By Joanne Ramos, published 2019
The Farm is a place where surrogates for the super-rich live for nine months, kept safe and healthy — and under constant surveillance — until they deliver babies. They must adhere to an exercise regimen, play music for their bellies, and stick to a strict healthy diet. Jane, a single Filipino woman with a nearly one-year-old baby and not nearly enough money, agrees to become a “host” for a “client:” someone very powerful, wealthy, and either too busy or too old to be pregnant. While this novel deals speculative elements it is not unrealistic.
The Farm itself may be imagined, but the underlying ideas are all present in our world today. Jane needs money to take care of her family, and in trying to accomplish that goal she ends up needing to leave her own baby for nine months. Reagan is a “premium host” because she is white and educated. Mae, the mastermind behind the Farm, has no qualms about how the business is run, because, to her, it is precisely that: a business. She has dreams of expanding to the West Coast, maybe even using a host of her own when it’s time for her to have a baby. She’s just too busy growing her empire…
The world-building and characters are what make this novel interesting, as the drama doesn’t set in until the last quarter of the story, and it doesn’t quite hit home. Most of the characters appear unchanged for all their trouble. Mae continues to believe she is helping Jane by subjugating her, and Jane continues to take only what she can get as a second-class citizen in her adopted country. It’s hardly an uplifting tale, but so true to reality it is chilling.
I was very interested to learn whether the hosts felt connected to the babies they carried, and whether they struggled to give them up. But this is not something Ramos explored, perhaps because the hosts did not contribute eggs and were not biologically connected to the children they bore. The novel did of course raise questions about when or if surrogacy is appropriate, and whether it can ever be non-exploitative. If I had to guess Ramos’ opinion on the latter based on this novel, I’d say: no. Still, it posed an intriguing answer to the question of how career women can ever really have it all when their careers are sidelined by pregnancy and childcare — even today. Ramos’ book explores the fiscally-conservative capitalist’s answer: allow women who are struggling to sacrifice their bodies, health and their own families to do the work for the rich, and offer working mothers nothing to make procreation easier. No child care, no maternity leave, no social care programs. Timely reading for today’s political debates.

• _Exercises_
[1] Translate this sentence from the review into Spanish: "Most of the characters appear unchanged for all their trouble."
[2] Pull out everything in the review from "By Joanne Ramos, published" down to "is not unrealistic.", word for word.

• _Dataset entries_
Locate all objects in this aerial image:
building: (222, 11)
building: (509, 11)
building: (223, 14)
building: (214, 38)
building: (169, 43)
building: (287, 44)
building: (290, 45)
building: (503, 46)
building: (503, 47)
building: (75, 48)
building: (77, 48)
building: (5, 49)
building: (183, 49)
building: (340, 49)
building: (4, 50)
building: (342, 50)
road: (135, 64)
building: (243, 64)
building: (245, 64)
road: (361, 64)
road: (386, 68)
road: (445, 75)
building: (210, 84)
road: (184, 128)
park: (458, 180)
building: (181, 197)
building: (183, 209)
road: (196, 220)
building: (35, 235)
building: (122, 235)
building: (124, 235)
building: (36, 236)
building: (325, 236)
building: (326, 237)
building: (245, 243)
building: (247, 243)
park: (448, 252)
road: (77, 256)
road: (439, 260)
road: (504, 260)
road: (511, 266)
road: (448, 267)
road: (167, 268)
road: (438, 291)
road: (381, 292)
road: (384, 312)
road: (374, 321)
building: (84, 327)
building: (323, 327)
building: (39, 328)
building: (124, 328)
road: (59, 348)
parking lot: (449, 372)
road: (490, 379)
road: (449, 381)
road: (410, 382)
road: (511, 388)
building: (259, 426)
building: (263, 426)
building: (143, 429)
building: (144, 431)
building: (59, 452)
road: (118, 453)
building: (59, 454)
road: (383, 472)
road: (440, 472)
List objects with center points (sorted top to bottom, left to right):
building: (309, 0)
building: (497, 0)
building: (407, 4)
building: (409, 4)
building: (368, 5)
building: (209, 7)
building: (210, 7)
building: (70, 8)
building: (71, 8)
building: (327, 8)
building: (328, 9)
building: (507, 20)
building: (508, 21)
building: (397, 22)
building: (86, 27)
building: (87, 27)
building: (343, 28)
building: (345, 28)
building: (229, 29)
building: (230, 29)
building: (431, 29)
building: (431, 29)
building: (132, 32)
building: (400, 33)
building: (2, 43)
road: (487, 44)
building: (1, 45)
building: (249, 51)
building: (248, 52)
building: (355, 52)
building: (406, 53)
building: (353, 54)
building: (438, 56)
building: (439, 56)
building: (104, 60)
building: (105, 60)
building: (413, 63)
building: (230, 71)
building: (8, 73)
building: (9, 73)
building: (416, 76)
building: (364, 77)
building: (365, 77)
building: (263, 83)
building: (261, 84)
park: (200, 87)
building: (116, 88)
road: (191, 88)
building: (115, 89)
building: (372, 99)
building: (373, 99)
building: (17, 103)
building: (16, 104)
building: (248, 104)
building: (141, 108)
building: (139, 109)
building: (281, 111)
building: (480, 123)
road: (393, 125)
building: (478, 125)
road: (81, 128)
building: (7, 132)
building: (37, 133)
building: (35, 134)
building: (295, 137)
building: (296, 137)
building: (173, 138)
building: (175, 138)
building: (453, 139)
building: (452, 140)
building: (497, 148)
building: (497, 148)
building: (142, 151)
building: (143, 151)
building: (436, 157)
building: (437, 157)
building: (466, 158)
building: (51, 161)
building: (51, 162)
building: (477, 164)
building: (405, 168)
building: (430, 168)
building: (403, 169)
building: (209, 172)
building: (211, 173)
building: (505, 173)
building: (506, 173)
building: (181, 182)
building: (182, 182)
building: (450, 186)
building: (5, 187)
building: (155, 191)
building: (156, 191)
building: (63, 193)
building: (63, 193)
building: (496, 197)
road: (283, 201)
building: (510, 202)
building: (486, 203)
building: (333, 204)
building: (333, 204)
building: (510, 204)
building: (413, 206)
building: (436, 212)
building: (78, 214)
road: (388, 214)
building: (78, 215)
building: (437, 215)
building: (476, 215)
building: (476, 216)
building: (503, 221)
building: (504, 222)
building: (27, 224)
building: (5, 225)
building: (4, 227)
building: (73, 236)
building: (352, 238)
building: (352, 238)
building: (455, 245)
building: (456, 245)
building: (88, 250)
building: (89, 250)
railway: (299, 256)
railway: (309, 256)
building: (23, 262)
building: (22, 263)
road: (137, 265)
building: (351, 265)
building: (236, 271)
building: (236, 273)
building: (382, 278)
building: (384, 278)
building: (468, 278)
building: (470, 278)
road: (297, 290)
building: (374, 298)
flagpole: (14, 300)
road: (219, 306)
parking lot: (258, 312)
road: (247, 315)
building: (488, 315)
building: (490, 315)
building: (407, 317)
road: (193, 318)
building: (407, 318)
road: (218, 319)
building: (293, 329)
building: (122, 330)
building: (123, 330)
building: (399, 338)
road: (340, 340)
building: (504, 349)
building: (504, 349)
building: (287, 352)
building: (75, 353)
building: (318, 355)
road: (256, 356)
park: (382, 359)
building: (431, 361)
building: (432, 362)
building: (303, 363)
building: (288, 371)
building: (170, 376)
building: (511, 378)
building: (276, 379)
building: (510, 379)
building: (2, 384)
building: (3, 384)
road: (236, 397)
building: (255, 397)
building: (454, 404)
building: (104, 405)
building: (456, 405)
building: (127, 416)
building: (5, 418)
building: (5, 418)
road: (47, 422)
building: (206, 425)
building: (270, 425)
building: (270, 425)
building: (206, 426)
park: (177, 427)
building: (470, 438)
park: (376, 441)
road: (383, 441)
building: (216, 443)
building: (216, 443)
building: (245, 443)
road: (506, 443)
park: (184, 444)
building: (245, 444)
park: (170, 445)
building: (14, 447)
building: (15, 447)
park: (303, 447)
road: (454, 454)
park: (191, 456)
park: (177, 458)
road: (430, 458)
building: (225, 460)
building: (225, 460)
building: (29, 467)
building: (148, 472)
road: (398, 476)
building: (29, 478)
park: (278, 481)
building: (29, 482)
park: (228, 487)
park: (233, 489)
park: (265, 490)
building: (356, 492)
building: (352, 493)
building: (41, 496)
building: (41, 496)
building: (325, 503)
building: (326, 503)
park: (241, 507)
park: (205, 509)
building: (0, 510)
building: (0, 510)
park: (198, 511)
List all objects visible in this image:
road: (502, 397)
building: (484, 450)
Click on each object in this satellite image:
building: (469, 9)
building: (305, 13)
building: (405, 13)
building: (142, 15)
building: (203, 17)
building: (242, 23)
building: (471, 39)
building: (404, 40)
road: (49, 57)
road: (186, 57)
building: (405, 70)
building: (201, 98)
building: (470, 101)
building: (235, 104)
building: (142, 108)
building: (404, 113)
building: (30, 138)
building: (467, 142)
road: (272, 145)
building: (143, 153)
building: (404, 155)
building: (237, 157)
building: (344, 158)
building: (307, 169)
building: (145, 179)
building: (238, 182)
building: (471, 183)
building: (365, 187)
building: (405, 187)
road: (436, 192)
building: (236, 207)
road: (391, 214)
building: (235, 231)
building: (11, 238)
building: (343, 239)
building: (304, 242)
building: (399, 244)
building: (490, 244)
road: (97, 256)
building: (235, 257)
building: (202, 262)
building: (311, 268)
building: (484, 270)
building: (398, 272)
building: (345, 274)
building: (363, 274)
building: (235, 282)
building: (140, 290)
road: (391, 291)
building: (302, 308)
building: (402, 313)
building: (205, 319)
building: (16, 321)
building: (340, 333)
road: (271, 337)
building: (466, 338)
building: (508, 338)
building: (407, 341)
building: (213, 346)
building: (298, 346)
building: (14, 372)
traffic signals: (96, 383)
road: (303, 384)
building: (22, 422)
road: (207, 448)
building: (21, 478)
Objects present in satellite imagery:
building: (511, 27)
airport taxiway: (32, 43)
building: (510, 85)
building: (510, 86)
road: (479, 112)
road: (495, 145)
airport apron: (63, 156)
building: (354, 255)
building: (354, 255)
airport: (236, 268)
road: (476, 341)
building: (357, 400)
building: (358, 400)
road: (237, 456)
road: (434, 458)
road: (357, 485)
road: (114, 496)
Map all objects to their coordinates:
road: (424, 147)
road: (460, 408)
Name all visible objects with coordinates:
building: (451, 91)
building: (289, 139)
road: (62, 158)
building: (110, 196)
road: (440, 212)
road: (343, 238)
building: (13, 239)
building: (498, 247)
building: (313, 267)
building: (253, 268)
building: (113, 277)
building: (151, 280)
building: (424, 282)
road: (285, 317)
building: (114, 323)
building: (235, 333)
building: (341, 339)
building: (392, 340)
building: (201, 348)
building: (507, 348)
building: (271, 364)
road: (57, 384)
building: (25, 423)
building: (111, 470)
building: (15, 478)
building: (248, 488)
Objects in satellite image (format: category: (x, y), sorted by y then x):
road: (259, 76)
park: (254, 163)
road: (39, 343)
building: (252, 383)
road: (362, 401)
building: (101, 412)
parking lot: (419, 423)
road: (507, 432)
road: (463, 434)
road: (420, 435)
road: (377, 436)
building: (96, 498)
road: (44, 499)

• _Your responses_
[1] La mayoría de los personajes parecen no haber cambiado a pesar de todos sus problemas.

[2]
By Joanne Ramos, published 2019
The Farm is a place where surrogates for the super-rich live for nine months, kept safe and healthy — and under constant surveillance — until they deliver babies. They must adhere to an exercise regimen, play music for their bellies, and stick to a strict healthy diet. Jane, a single Filipino woman with a nearly one-year-old baby and not nearly enough money, agrees to become a “host” for a “client:” someone very powerful, wealthy, and either too busy or too old to be pregnant. While this novel deals speculative elements it is not unrealistic.